Under this agreement, the New Jersey Department of Environmental Protection, Geological and Water Survey (NJGWS) will focus on assessing sand resources offshore Monmouth and Northern Ocean counties to support a range of activities, including shoreline and habitat restoration efforts. The NJGWS will develop resource maps and review existing marine geological studies to assist BOEM in identifying sand resources that can be included as a component of state coastal resilience and restoration planning. The NJGWS has an ongoing program to identify sand resources in both state and federal waters.
“This agreement renews BOEM’s commitment to work with New Jersey to help coastal communities recover from Hurricane Sandy and enhance resilience efforts for the future,” said BOEM Acting Director Walter Cruickshank. “We are committed to continuing to work in a collaborative manner to help local communities withstand damage from future storms.”

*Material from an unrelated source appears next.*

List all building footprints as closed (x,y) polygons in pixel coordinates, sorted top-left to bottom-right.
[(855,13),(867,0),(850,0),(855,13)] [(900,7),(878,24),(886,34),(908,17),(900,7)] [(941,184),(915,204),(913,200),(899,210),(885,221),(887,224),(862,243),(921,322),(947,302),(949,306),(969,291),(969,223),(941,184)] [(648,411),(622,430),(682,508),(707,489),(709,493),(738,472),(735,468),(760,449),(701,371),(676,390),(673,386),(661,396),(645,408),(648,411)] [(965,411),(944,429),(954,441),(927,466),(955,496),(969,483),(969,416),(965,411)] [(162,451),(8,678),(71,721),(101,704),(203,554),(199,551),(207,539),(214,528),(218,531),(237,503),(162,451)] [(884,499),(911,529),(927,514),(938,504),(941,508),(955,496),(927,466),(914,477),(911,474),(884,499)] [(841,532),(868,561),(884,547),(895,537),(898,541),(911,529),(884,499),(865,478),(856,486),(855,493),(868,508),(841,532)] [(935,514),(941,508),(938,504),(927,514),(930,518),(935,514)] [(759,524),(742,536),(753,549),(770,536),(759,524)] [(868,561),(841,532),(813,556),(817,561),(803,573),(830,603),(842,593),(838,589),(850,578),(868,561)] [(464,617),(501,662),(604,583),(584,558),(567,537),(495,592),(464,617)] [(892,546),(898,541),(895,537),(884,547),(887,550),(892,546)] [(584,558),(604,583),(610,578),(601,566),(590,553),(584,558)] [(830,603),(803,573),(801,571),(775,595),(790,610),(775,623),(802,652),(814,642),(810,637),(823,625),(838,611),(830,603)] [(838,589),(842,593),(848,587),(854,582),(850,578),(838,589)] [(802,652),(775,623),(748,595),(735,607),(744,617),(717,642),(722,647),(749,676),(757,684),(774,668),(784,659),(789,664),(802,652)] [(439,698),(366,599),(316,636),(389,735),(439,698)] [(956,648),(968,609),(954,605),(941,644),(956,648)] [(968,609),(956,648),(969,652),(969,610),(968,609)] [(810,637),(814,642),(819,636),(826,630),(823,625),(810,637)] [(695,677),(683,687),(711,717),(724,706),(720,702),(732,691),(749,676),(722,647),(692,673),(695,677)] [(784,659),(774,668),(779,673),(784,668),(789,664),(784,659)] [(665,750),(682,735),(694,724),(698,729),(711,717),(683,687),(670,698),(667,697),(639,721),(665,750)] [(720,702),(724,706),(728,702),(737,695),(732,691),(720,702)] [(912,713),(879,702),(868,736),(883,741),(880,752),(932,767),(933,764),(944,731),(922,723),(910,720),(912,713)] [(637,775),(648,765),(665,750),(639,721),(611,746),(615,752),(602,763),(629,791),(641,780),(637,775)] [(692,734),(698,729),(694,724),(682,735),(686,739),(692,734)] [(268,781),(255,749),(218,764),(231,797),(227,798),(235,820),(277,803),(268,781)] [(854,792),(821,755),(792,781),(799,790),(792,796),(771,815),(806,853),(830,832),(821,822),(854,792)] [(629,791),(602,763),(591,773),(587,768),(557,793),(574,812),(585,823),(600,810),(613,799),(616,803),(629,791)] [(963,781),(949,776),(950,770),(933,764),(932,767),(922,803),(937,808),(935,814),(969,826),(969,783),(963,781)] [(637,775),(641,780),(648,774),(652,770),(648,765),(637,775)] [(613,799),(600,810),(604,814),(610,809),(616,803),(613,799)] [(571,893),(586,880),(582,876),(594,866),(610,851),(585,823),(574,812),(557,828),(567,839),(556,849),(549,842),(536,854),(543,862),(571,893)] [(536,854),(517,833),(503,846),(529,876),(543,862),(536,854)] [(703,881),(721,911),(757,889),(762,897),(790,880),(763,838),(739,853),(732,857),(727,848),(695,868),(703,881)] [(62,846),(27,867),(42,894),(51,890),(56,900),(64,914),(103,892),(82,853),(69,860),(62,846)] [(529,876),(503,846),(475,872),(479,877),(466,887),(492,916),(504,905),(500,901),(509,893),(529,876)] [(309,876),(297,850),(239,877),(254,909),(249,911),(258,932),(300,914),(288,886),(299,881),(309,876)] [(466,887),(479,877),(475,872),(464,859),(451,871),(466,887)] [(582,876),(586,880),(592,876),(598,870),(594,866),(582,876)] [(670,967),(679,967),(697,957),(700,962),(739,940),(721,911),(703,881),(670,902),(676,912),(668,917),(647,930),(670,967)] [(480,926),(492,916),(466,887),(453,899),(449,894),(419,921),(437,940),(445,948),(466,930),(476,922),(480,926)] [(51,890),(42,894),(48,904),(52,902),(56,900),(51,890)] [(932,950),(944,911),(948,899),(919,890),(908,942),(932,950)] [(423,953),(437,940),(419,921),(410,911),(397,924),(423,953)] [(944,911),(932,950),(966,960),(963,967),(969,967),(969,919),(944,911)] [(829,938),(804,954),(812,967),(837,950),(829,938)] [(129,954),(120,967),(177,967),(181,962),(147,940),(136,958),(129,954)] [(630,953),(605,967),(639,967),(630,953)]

“This research will have great benefit to projects to be done by the Army Corps of Engineers, which will be focusing on restoring and improving New Jersey’s coastline, to make it more resilient and better able to withstand future storms,” said New Jersey Department of Environmental Protection Commissioner Bob Martin.
BOEM scientists will assist New Jersey in identifying areas to study for future geophysical and geological surveys, with the purpose of confirming previously identified resources and locating new potential areas of sand resources. BOEM will also help New Jersey develop tools to more readily share sand resource data with other agencies involved in coastal resilience planning.
Such activities are essential for reducing potential storm damage to the residents, economies, and infrastructure of New Jersey’s coastal areas. Research funded under this agreement will help ensure that activities including offshore dredging and beach nourishment are conducted in a sustainable manner that is compatible with natural sediment transport and biological processes, as well as stakeholder interests.
This agreement is part of a series of partnerships with coastal Atlantic states using part of the $13.6 million allocated to BOEM through the Disaster Relief Appropriations Act of 2013. The research will identify sand and gravel resources that are appropriate for coastal protection and restoration along the entire Atlantic Outer Continental Shelf (OCS).
Since Hurricane Sandy struck, BOEM has been working with the U.S. Army Corps of Engineers, other members of the Federal government’s Hurricane Sandy Task Force, state coastal planning agencies, state geological surveys and other entities to analyze the needs for coastal restoration and to develop restoration plans.